━━━━━ Data listing ━━━━━

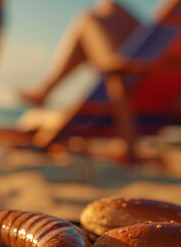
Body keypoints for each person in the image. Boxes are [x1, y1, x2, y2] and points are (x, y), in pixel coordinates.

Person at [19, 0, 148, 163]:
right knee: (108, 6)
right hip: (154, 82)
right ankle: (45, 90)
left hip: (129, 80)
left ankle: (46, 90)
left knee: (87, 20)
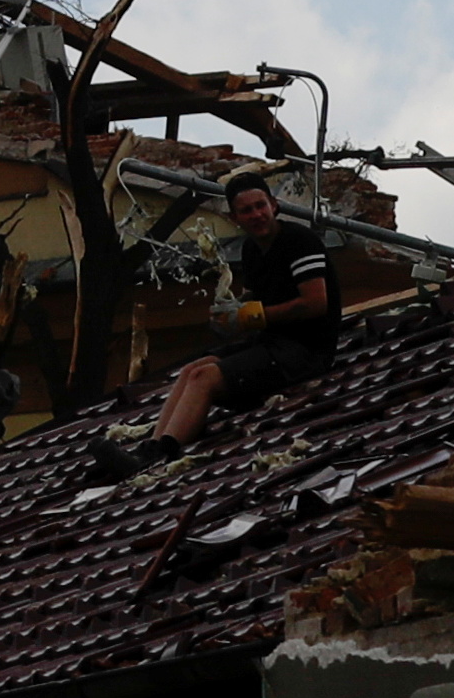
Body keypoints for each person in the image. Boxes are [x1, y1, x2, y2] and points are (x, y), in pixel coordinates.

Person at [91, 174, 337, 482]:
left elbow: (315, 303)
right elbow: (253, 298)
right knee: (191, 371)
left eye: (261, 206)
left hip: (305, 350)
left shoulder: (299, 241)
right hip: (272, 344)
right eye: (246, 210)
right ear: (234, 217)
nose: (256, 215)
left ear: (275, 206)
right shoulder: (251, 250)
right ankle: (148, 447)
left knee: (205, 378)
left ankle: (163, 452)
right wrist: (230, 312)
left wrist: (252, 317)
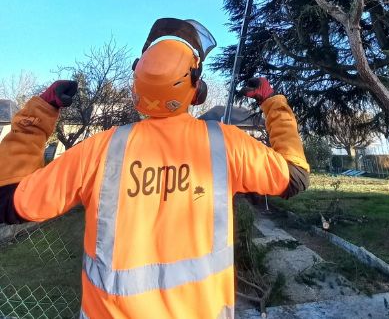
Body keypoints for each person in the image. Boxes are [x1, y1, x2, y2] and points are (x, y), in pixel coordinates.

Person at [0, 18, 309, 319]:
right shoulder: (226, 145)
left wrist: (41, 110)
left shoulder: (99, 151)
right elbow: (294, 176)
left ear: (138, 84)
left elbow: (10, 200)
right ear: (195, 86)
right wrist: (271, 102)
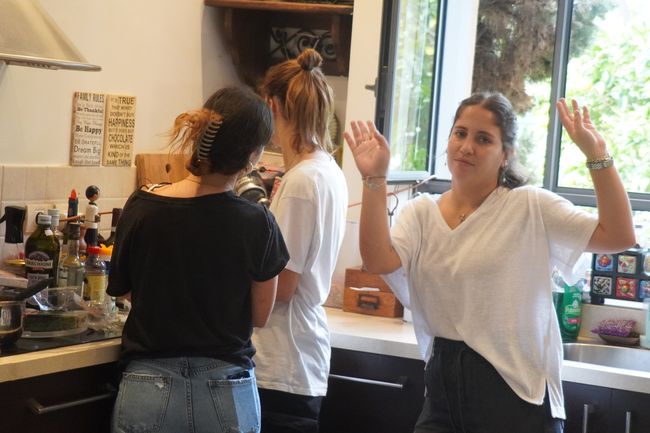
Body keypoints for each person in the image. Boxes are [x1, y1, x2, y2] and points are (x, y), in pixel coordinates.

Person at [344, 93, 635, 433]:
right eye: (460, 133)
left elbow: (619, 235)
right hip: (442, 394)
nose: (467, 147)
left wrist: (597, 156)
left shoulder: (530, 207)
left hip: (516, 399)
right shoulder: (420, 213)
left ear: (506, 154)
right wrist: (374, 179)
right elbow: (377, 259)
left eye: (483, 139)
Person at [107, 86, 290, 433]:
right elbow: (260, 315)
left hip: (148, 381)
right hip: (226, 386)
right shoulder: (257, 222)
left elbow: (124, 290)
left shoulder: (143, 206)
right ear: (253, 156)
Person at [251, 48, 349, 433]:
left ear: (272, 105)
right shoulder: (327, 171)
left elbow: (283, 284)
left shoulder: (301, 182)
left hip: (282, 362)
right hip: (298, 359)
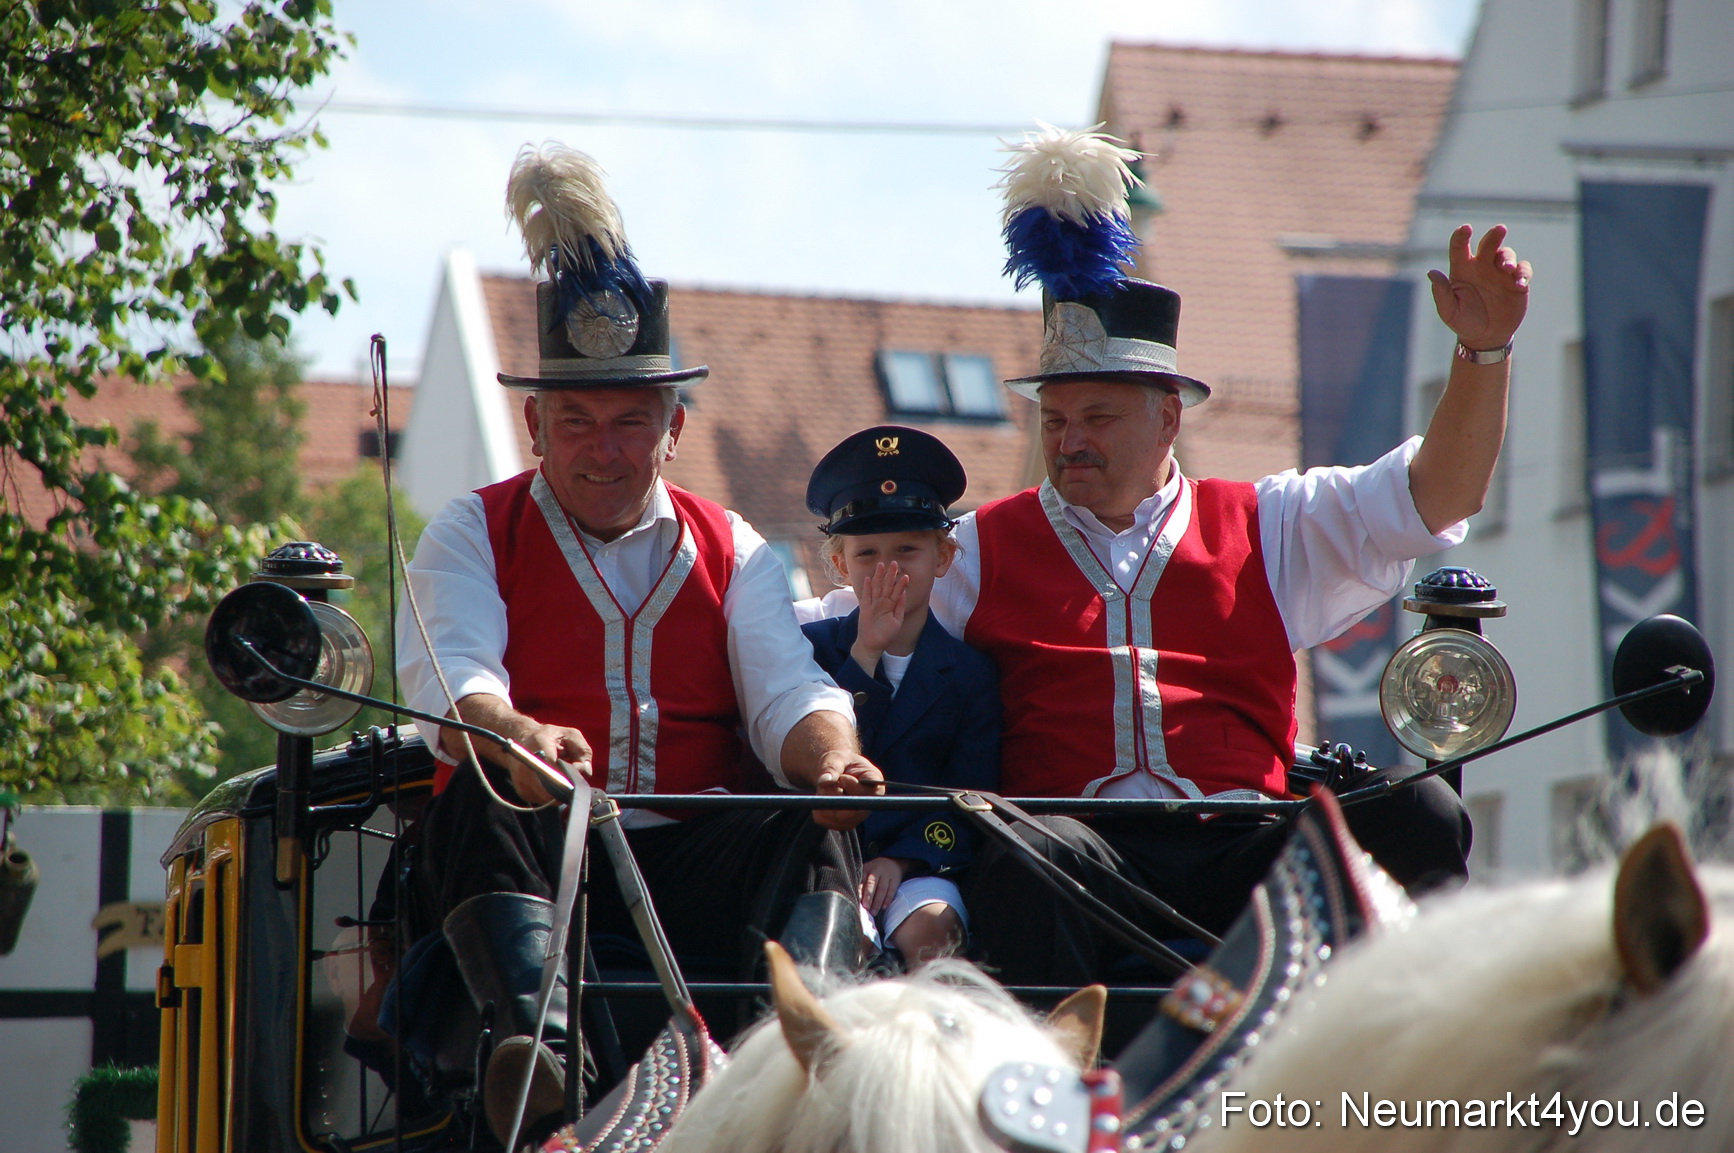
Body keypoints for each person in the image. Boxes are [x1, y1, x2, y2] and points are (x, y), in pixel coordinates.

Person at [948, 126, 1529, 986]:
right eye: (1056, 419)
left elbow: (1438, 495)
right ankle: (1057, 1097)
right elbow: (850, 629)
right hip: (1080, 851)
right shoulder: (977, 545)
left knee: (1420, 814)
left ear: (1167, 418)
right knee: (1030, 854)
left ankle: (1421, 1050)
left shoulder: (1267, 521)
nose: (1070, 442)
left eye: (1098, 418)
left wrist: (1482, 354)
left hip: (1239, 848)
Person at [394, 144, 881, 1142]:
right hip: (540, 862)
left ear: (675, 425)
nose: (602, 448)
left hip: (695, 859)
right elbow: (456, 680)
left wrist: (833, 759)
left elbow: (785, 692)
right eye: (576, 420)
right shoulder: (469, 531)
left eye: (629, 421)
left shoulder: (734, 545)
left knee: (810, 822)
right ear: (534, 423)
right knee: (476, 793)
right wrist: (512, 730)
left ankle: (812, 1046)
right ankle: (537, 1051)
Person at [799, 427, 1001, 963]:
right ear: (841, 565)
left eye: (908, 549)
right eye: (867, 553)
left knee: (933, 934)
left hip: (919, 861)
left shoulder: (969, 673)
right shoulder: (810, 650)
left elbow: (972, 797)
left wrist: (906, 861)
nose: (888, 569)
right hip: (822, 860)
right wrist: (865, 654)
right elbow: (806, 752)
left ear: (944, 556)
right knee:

━━━━━

- [Task requirements]:
In the entries above, count each line containing the word "wrist" and reply with only the count.

- [Solved problem]:
11